Pasta on the side? Escalope Milanese (meat coated with breadcrumbs, serve with lemon), osso bucco (veal knuckle, cooked as a casserole with tomato, herbs and the zest of an orange), steak served with coulis of the house (some simmering tomatoes with herbs, onions and a splash of white wine). There you have it, the Italian sun at your feet.
Pasta as a single course? Be careful about the sauce you choose – carbonara contains bacon, eggs and parmesan. Choose pesto, bolognese (minced meat in tomato coulis) or Spaghetti alle vongole (cook some clams with onion, garlic and parsley and serve atop of spaghetti) in preference.

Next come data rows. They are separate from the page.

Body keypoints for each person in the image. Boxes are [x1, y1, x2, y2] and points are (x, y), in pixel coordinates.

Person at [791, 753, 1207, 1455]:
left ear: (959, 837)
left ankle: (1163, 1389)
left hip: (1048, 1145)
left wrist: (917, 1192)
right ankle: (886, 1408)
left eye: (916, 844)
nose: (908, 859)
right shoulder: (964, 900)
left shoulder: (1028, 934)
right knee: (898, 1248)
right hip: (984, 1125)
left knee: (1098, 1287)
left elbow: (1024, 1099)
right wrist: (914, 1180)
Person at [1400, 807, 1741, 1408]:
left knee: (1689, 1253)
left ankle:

Dessert: If you are still a little hungry, you could eat some fruit.
Day 1 / Dinner 2
Fish night! Decide which course (starter or main), which fish (all fish is good, but be careful not to eat too much herring in oil – because of the oil), in what kind of dish.

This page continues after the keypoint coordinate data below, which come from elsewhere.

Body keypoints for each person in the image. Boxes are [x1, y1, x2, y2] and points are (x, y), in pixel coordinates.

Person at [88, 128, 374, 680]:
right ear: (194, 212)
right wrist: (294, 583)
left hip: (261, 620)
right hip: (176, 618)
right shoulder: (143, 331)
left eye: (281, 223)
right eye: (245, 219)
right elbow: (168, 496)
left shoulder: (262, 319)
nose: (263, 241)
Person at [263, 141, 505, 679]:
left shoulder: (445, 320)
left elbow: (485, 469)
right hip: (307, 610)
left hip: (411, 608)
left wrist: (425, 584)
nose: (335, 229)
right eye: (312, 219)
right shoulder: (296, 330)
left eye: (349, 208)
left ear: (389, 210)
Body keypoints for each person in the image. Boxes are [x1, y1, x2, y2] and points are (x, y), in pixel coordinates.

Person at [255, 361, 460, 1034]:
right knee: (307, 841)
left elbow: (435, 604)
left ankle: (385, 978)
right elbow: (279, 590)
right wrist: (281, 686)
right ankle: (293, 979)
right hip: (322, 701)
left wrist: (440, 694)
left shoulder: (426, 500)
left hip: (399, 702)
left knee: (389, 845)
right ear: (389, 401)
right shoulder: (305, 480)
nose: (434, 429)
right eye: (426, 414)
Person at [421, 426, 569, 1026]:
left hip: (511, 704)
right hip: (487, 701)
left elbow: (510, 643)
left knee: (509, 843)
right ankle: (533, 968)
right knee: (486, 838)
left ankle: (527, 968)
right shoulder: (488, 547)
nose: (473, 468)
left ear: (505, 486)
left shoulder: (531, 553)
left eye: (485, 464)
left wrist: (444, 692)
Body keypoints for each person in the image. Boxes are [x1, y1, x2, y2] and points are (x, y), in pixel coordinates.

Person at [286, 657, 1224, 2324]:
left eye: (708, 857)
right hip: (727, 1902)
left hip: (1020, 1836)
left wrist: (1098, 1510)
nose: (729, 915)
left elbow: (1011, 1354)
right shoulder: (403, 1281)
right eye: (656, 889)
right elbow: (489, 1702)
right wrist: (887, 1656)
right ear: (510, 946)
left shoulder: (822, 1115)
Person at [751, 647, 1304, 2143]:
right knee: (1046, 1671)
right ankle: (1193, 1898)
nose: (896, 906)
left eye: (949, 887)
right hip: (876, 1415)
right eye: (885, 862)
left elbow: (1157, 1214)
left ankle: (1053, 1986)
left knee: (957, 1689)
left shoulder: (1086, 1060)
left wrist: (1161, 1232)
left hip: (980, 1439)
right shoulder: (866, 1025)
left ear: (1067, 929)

- Starter: Sardines, marinated mackerel, sea fruit (but not too much, it may increase cholesterol), tuna mousse on bread, anchovies and tomatoes. All of these can perfectly be eaten cold.

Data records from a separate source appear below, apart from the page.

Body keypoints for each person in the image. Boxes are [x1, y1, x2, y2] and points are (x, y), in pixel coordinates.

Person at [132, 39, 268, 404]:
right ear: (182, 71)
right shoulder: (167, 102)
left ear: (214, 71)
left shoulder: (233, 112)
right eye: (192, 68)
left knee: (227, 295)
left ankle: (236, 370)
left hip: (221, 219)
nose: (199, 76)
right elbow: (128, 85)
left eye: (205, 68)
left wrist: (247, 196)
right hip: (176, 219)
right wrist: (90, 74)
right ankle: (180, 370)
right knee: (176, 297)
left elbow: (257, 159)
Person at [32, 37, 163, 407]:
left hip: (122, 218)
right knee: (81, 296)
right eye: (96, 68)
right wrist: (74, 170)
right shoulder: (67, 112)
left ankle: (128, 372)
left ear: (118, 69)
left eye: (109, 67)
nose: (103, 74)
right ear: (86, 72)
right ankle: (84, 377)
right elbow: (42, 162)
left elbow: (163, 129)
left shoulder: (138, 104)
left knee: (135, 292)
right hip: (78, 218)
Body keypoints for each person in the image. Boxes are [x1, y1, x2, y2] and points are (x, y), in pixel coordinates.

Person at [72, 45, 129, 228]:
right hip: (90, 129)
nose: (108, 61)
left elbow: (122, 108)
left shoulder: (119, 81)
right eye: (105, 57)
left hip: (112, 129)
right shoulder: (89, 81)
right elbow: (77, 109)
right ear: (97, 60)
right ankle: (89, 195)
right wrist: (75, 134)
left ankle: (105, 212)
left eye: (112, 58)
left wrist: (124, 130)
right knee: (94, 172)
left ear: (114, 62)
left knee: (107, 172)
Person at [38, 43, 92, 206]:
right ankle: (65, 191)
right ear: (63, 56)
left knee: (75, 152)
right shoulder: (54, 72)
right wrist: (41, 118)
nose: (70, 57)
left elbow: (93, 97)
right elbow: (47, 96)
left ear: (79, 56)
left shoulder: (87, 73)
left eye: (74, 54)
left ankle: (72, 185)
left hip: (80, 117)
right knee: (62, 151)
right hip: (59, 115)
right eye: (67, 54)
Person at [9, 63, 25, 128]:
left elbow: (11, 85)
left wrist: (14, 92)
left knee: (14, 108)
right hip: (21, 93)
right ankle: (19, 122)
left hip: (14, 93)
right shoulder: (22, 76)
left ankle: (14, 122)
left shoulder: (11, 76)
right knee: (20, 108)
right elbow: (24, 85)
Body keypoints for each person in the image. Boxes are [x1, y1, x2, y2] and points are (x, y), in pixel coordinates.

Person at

- Main course: Since you are going out to buy fish, why not serve a nice pot of calamari, shrimp or mussels as the main course? They can also be eaten as a starter. No mussels without chips? Here’s a little trick: quarter potatoes length-wise, add herbs the Provence, sprinkle some oil on top and put them in the oven at 180°C. Tasty and not fried! As for the choice of fish, vary your choices yet all the while avoiding threatened species. In the oven, steamed, seared on one side, or gratinated: it’s all about what you like best. Just remember not to overcook your fish. Serve with blanched fennel, mixed fried chard, endive or leek, and all your preferred herbs, dry or fresh.
- Dessert: Red fruit in a bowl of yoghurt puts a perfect ending to this meal.